Instruction is generally in the form of lectures, seminars, laboratory work, consultation and project work. Several courses have compulsory assignments that shall be presented both in writing and orally.


Teaching language is English.


The students learn about key topics such as equality/diversity, sustainable development, and collaboration in courses such as Design of Embedded and Intelligent Systems and the thesis, where the students are required to discuss social, environmental, and economical considerations. Furthermore, there is an emphasis on sustainable learning activities like project-based learning, and the connection to working life is further supported by various chances to meet industry representatives (e.g., in guest lectures, study visits, and events). This programme is an international programme with most students coming from abroad, all courses in English, various courses for exchange students, and a highly international group of teachers.


The following courses are offered within the programme

(2nd - Second cycle)

Courses marked with asterisk (*) is included in the programme main area Computer Science and Engineering.


Year 1

Compulsory courses:

Networks for Embedded Systems, 7.5 credits (2nd)*

Artificial Intelligence, 7,5 credits (2nd)*

Engineering Mathematics, 7.5 credits (2nd)

Learning Systems, 7.5 credits (2nd)*

Intelligent Vehicles, 7.5 credits (2nd)*

Image Analysis, 7.5 credits (2nd)*


Elective course:

Python - a Gateway to Machine Learning, 7,5 credits (2nd) *

Real-time Embedded System, 7.5 credits (2nd)*

Robotics, 7.5 credits (2nd)*

Embedded Parallel Computing 7.5 credits (2nd)*

Dependable Data Communications for Smart Cities and Industry

Year 2

Compulsory courses:

Design of Embedded and Intelligent Systems, 15 credits (2nd)*

Thesis, 30 credits (2nd)*


Elective courses:

Real-Time Embedded Systems 7.5 credits (2nd)*

Testing and Verification of Embedded Systems 7.5 credits (2nd)*

Data Mining 7.5 credits (2nd)*

Deep Learning, 7.5 credits (2nd)*

Computer Vision in 3D, 7.5 credits (2nd)*


There is an opportunity to replace an elective course with an optional advanced-level course (7.5 credits) within the areas of engineering, mathematics, innovation and entrepreneurship.

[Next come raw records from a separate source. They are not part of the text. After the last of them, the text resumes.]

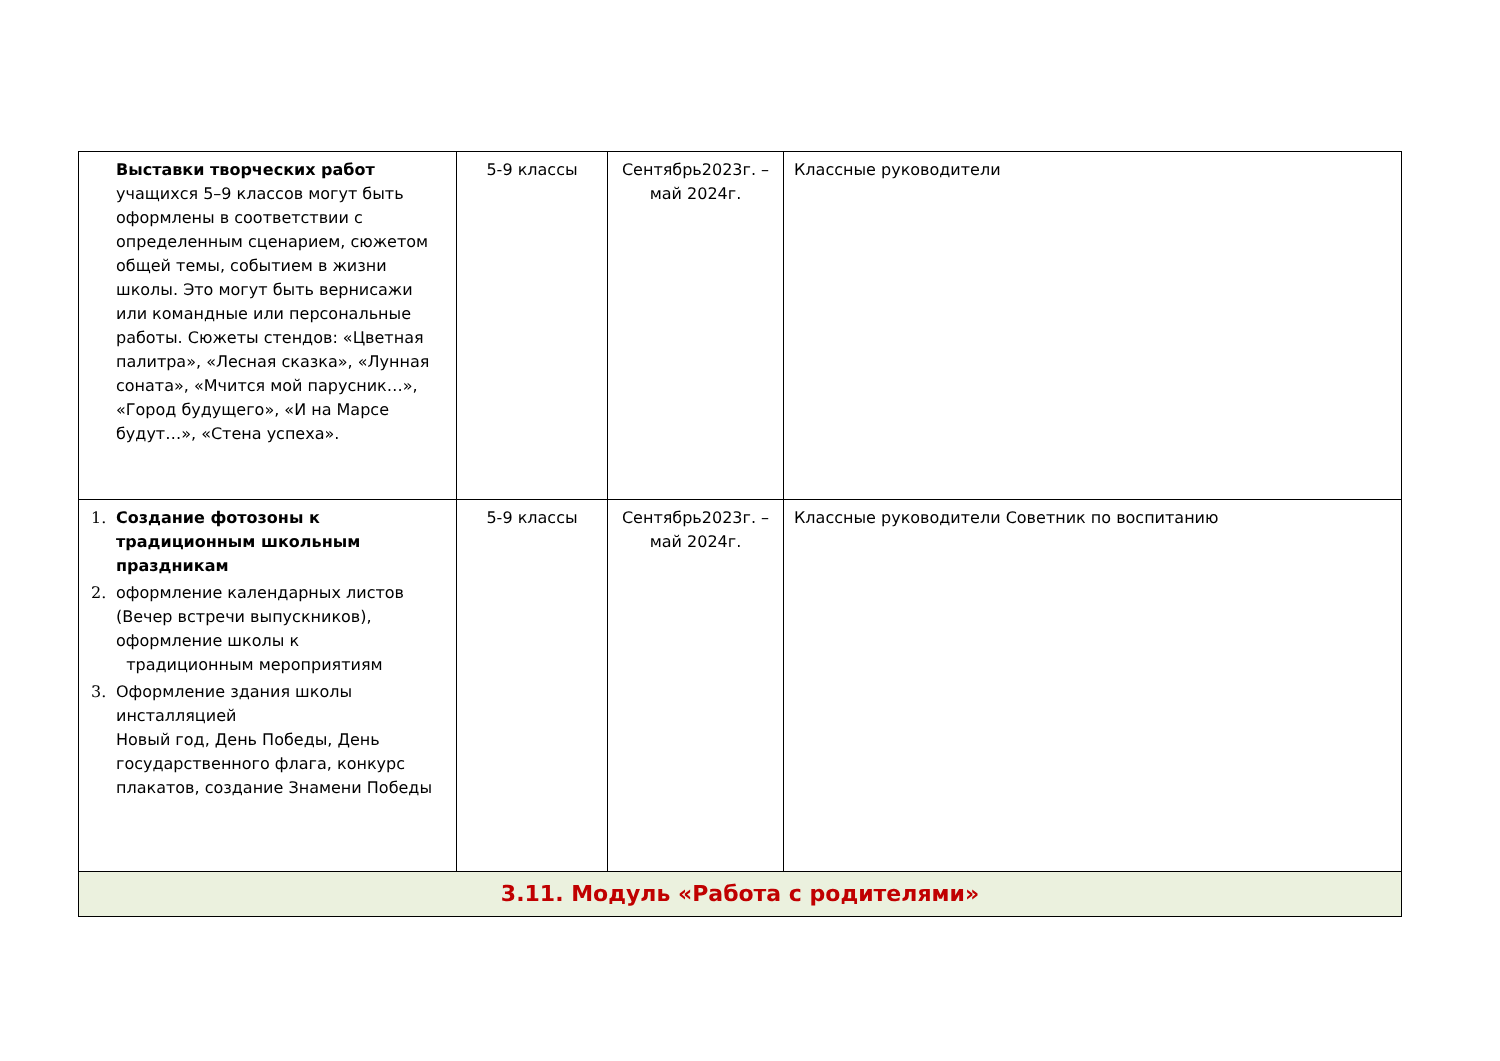| Выставки творческих работ учащихся 5–9 классов могут быть оформлены в соответствии с определенным сценарием, сюжетом общей темы, событием в жизни школы. Это могут быть вернисажи или командные или персональные работы. Сюжеты стендов: «Цветная палитра», «Лесная сказка», «Лунная соната», «Мчится мой парусник…», «Город будущего», «И на Марсе будут…», «Стена успеха». | 5-9 классы | Сентябрь2023г. – май 2024г. | Классные руководители |
| 1. Создание фотозоны к традиционным школьным праздникам 2. оформление календарных листов (Вечер встречи выпускников), оформление школы к традиционным мероприятиям 3. Оформление здания школы инсталляцией Новый год, День Победы, День государственного флага, конкурс плакатов, создание Знамени Победы | 5-9 классы | Сентябрь2023г. – май 2024г. | Классные руководители Советник по воспитанию |
| 3.11. Модуль «Работа с родителями» | | | |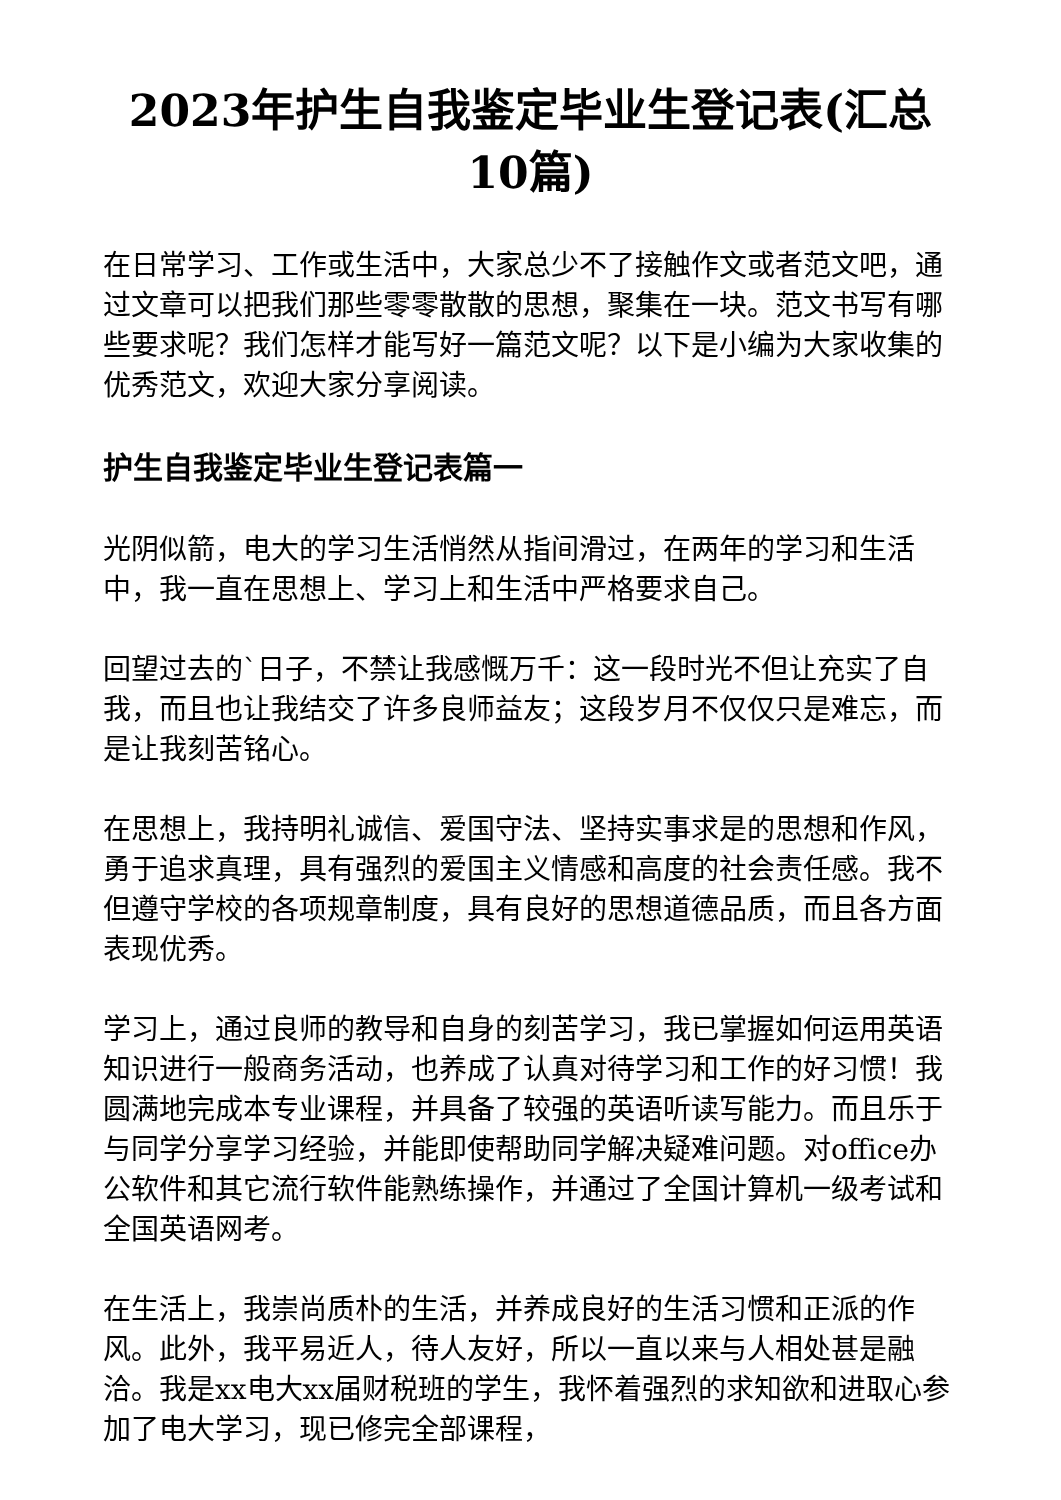2023年护生自我鉴定毕业生登记表(汇总10篇)
在日常学习、工作或生活中，大家总少不了接触作文或者范文吧，通过文章可以把我们那些零零散散的思想，聚集在一块。范文书写有哪些要求呢？我们怎样才能写好一篇范文呢？以下是小编为大家收集的优秀范文，欢迎大家分享阅读。
护生自我鉴定毕业生登记表篇一
光阴似箭，电大的学习生活悄然从指间滑过，在两年的学习和生活中，我一直在思想上、学习上和生活中严格要求自己。
回望过去的`日子，不禁让我感慨万千：这一段时光不但让充实了自我，而且也让我结交了许多良师益友；这段岁月不仅仅只是难忘，而是让我刻苦铭心。
在思想上，我持明礼诚信、爱国守法、坚持实事求是的思想和作风，勇于追求真理，具有强烈的爱国主义情感和高度的社会责任感。我不但遵守学校的各项规章制度，具有良好的思想道德品质，而且各方面表现优秀。
学习上，通过良师的教导和自身的刻苦学习，我已掌握如何运用英语知识进行一般商务活动，也养成了认真对待学习和工作的好习惯！我圆满地完成本专业课程，并具备了较强的英语听读写能力。而且乐于与同学分享学习经验，并能即使帮助同学解决疑难问题。对office办公软件和其它流行软件能熟练操作，并通过了全国计算机一级考试和全国英语网考。
在生活上，我崇尚质朴的生活，并养成良好的生活习惯和正派的作风。此外，我平易近人，待人友好，所以一直以来与人相处甚是融洽。我是xx电大xx届财税班的学生，我怀着强烈的求知欲和进取心参加了电大学习，现已修完全部课程，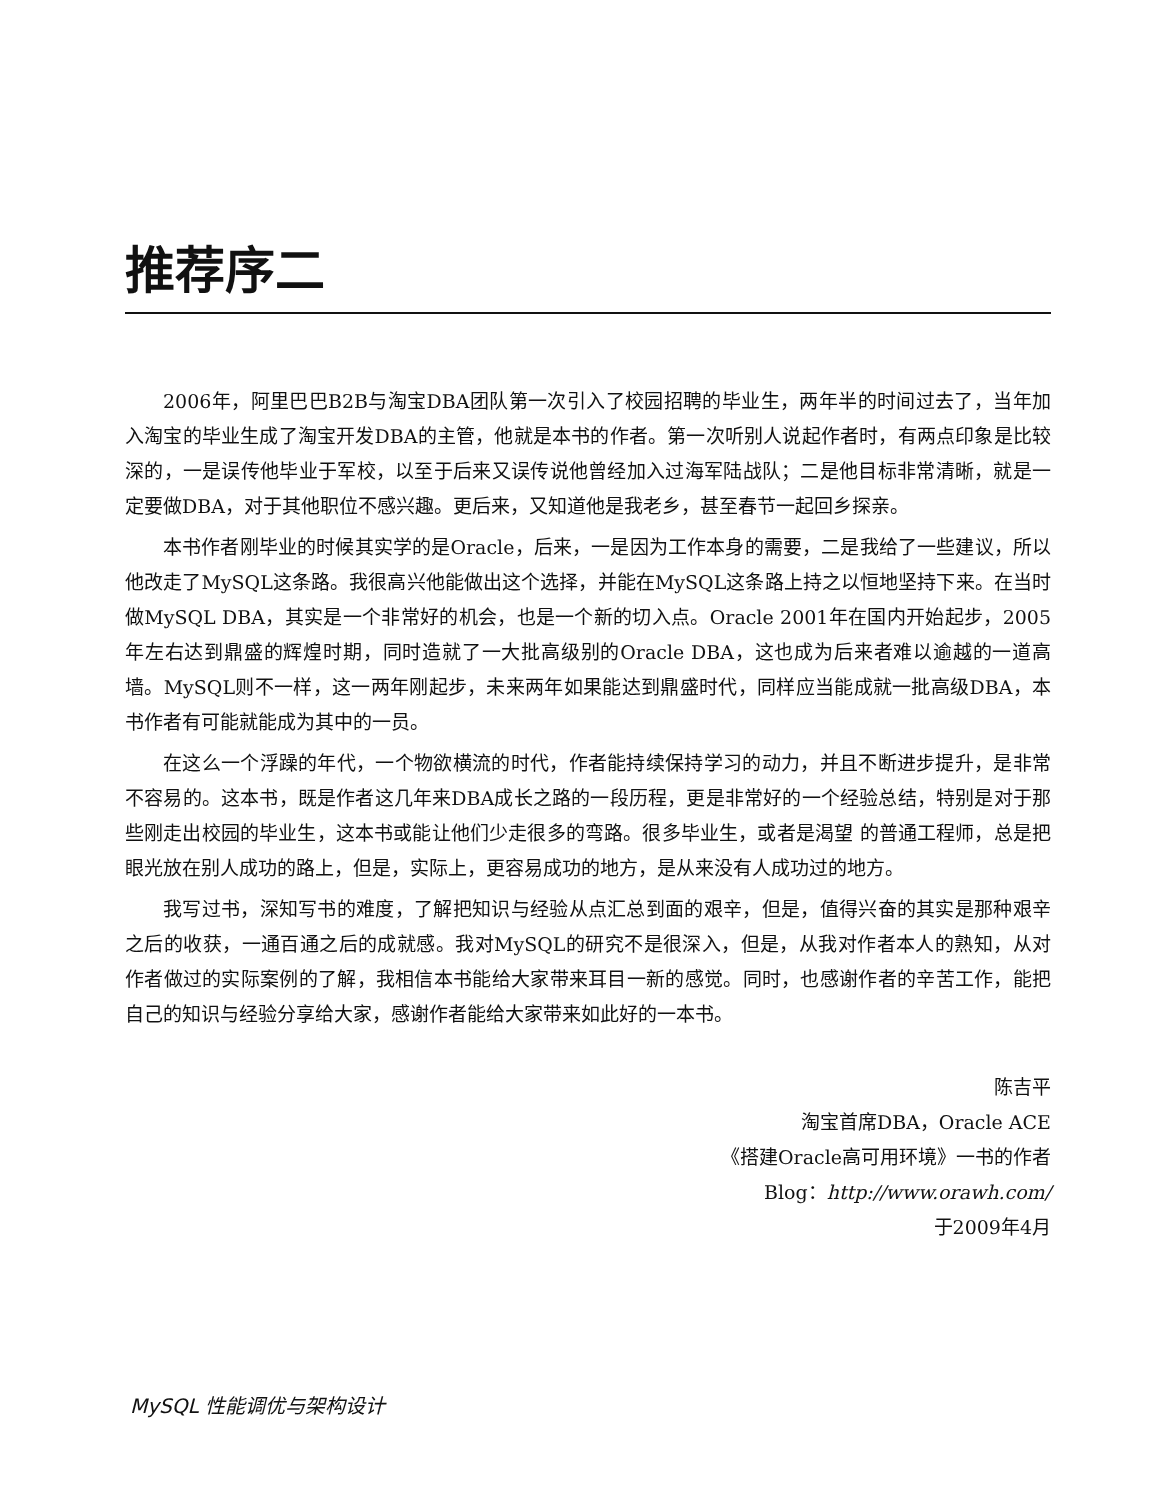推荐序二
2006年，阿里巴巴B2B与淘宝DBA团队第一次引入了校园招聘的毕业生，两年半的时间过去了，当年加入淘宝的毕业生成了淘宝开发DBA的主管，他就是本书的作者。第一次听别人说起作者时，有两点印象是比较深的，一是误传他毕业于军校，以至于后来又误传说他曾经加入过海军陆战队；二是他目标非常清晰，就是一定要做DBA，对于其他职位不感兴趣。更后来，又知道他是我老乡，甚至春节一起回乡探亲。
本书作者刚毕业的时候其实学的是Oracle，后来，一是因为工作本身的需要，二是我给了一些建议，所以他改走了MySQL这条路。我很高兴他能做出这个选择，并能在MySQL这条路上持之以恒地坚持下来。在当时做MySQL DBA，其实是一个非常好的机会，也是一个新的切入点。Oracle 2001年在国内开始起步，2005年左右达到鼎盛的辉煌时期，同时造就了一大批高级别的Oracle DBA，这也成为后来者难以逾越的一道高墙。MySQL则不一样，这一两年刚起步，未来两年如果能达到鼎盛时代，同样应当能成就一批高级DBA，本书作者有可能就能成为其中的一员。
在这么一个浮躁的年代，一个物欲横流的时代，作者能持续保持学习的动力，并且不断进步提升，是非常不容易的。这本书，既是作者这几年来DBA成长之路的一段历程，更是非常好的一个经验总结，特别是对于那些刚走出校园的毕业生，这本书或能让他们少走很多的弯路。很多毕业生，或者是渴望 的普通工程师，总是把眼光放在别人成功的路上，但是，实际上，更容易成功的地方，是从来没有人成功过的地方。
我写过书，深知写书的难度，了解把知识与经验从点汇总到面的艰辛，但是，值得兴奋的其实是那种艰辛之后的收获，一通百通之后的成就感。我对MySQL的研究不是很深入，但是，从我对作者本人的熟知，从对作者做过的实际案例的了解，我相信本书能给大家带来耳目一新的感觉。同时，也感谢作者的辛苦工作，能把自己的知识与经验分享给大家，感谢作者能给大家带来如此好的一本书。
陈吉平
淘宝首席DBA，Oracle ACE
《搭建Oracle高可用环境》一书的作者
Blog：http://www.orawh.com/
于2009年4月
MySQL 性能调优与架构设计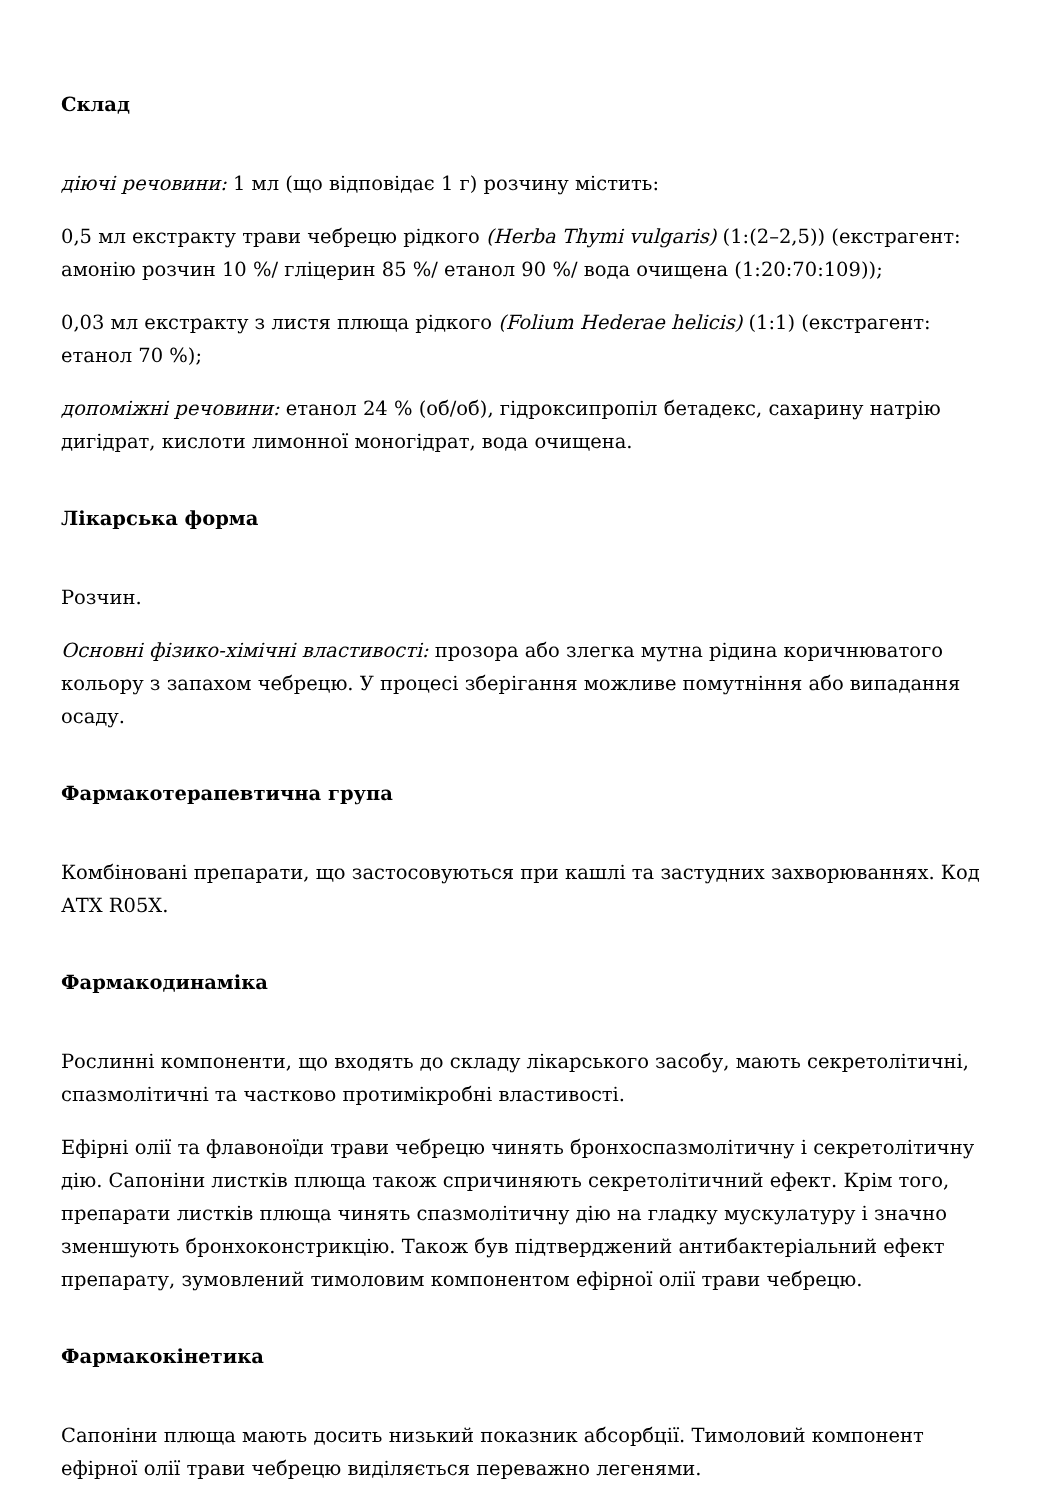Склад
діючі речовини: 1 мл (що відповідає 1 г) розчину містить:
0,5 мл екстракту трави чебрецю рідкого (Herba Thymi vulgaris) (1:(2–2,5)) (екстрагент: амонію розчин 10 %/ гліцерин 85 %/ етанол 90 %/ вода очищена (1:20:70:109));
0,03 мл екстракту з листя плюща рідкого (Folium Hederae helicis) (1:1) (екстрагент: етанол 70 %);
допоміжні речовини: етанол 24 % (об/об), гідроксипропіл бетадекс, сахарину натрію дигідрат, кислоти лимонної моногідрат, вода очищена.
Лікарська форма
Розчин.
Основні фізико-хімічні властивості: прозора або злегка мутна рідина коричнюватого кольору з запахом чебрецю. У процесі зберігання можливе помутніння або випадання осаду.
Фармакотерапевтична група
Комбіновані препарати, що застосовуються при кашлі та застудних захворюваннях. Код АТХ R05X.
Фармакодинаміка
Рослинні компоненти, що входять до складу лікарського засобу, мають секретолітичні, спазмолітичні та частково протимікробні властивості.
Ефірні олії та флавоноїди трави чебрецю чинять бронхоспазмолітичну і секретолітичну дію. Сапоніни листків плюща також спричиняють секретолітичний ефект. Крім того, препарати листків плюща чинять спазмолітичну дію на гладку мускулатуру і значно зменшують бронхоконстрикцію. Також був підтверджений антибактеріальний ефект препарату, зумовлений тимоловим компонентом ефірної олії трави чебрецю.
Фармакокінетика
Сапоніни плюща мають досить низький показник абсорбції. Тимоловий компонент ефірної олії трави чебрецю виділяється переважно легенями.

The university reserves the right to cancel courses chosen by less than 12 students.

Degree title

Degree of Master of Science (120 credits) with a major in Computer Science and Engineering, Specialisation Embedded and Intelligent Systems (Teknologie masterexamen med huvudområdet datateknik, inriktning Inbyggda och intelligenta system).

Requirements for progression

To be eligible for semester 2, a minimum of 7.5 credits from semester 1 is required.

To be eligible for semester 3, a minimum of 40 credits from semesters 1-2 is required.

To be eligible for semester 4, a minimum of 60 credits from semesters 1-3 is required.

Quality assurance and student participation

The programme is continuously monitored and evaluated through course evaluations conducted after the completion of each course. Course evaluations serve as a tool to, based on students' experiences and feedback, make changes to the content and delivery of courses. Upon completing their studies, all students are offered the opportunity to participate in a programme evaluation by completing a final-year survey. The results of this survey can lead to changes in the programme. The programme is associated with a programme council that addresses quality and development issues. The council includes representatives from the industry, programme students, alumni, and others. The students are, through the Halmstad Students’ Union, represented in the university's decision-making bodies as well as in the committees that evaluate programs in accordance with the university's quality system.